I'd leave her to it. She clearly has issues and doesn't sound like a great friend to bring so much drama to you when it was a problem that she had caused.

Nanatobethatsme46 · 07/11/2025 14:04

The most worrying part of this is you think its ok for 7 and 8 year old girls to be online!
Youve got your money back just forget the whole thing and move on

divorcinganabsolutewanker · 07/11/2025 14:06

She wasn't a friend though was she op.

I borrowed 2k from a friend a couple of months ago and every Thursday I get paid I Revolut her before I even get out of bed.

herewegoagainbabyno2 · 07/11/2025 14:06

I think you were unreasonable to lend your friend the money considering the amount and the fact that you didn’t really know what it was going towards. You take a huge risk when you do stuff like this and I hope that this is a lesson learnt.

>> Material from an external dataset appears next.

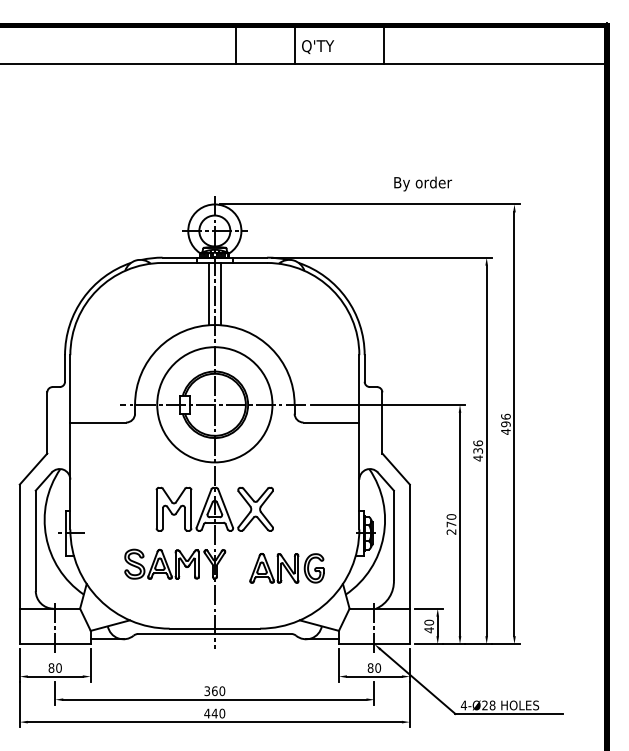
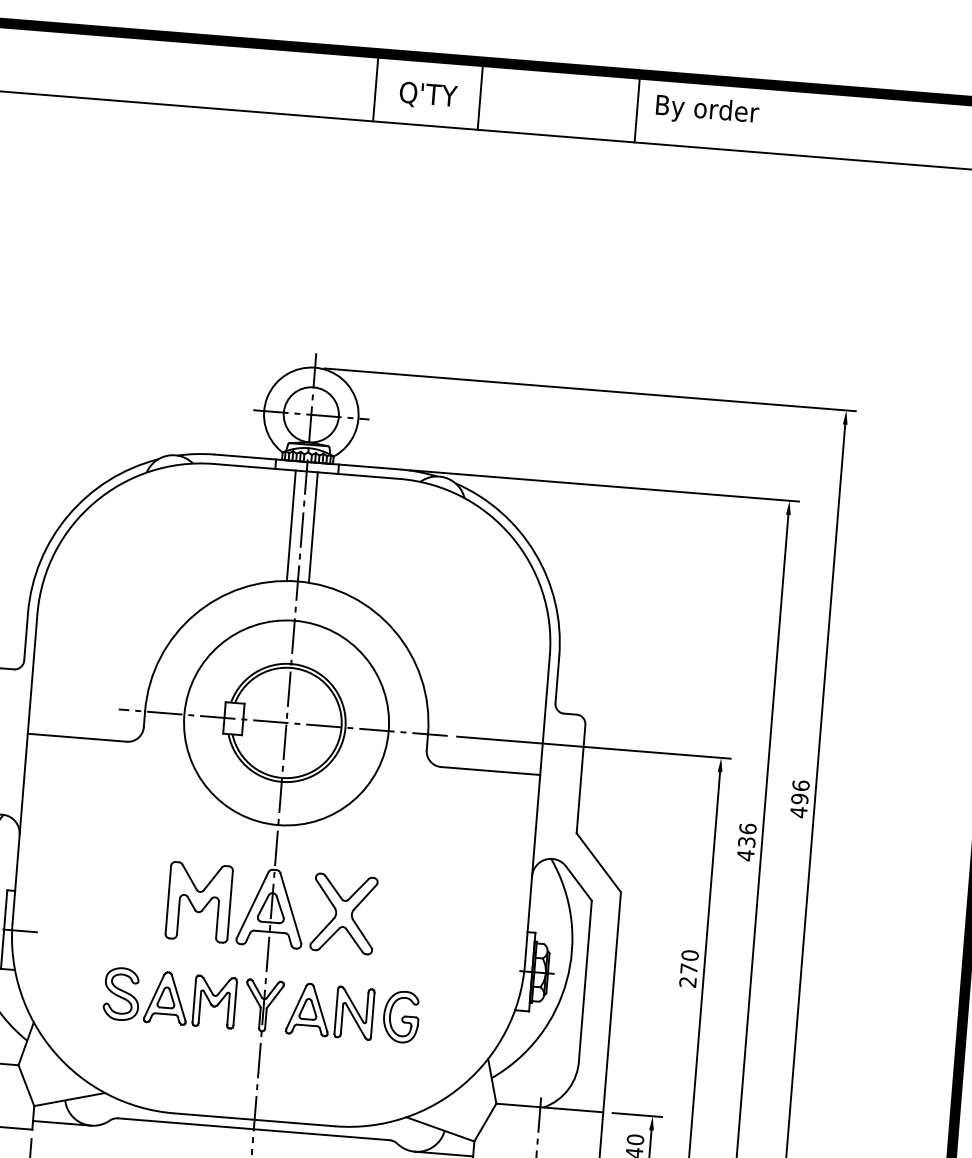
text: (318, 46) -> (429, 94), moved
text: (423, 183) -> (708, 110), moved
part: (286, 568) -> (351, 1013), moved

You are of course not unreasonable to ask for the money back and unfortunately it sounds like your friend had no intentions to pay you back. Considering that she didn’t want anyone else to know about it, and the amount I assumed she was hiding something and used you to pay off whatever she needed to do.

I know you feel hurt right now, but you haven’t lost a friend. Your friend stopped being your friend when she should’ve paid you back at the six months mark after lending the money.

It is not your fault that she got pregnant. It is not your fault that she is “stressed”.

Do not feel guilty one bit, I feel like the bleeding is a lie but you know at the end of the day, even if it was the truth, don’t feel guilty that money was yours.

I’m so so glad that you were paid in the end for the money you lent.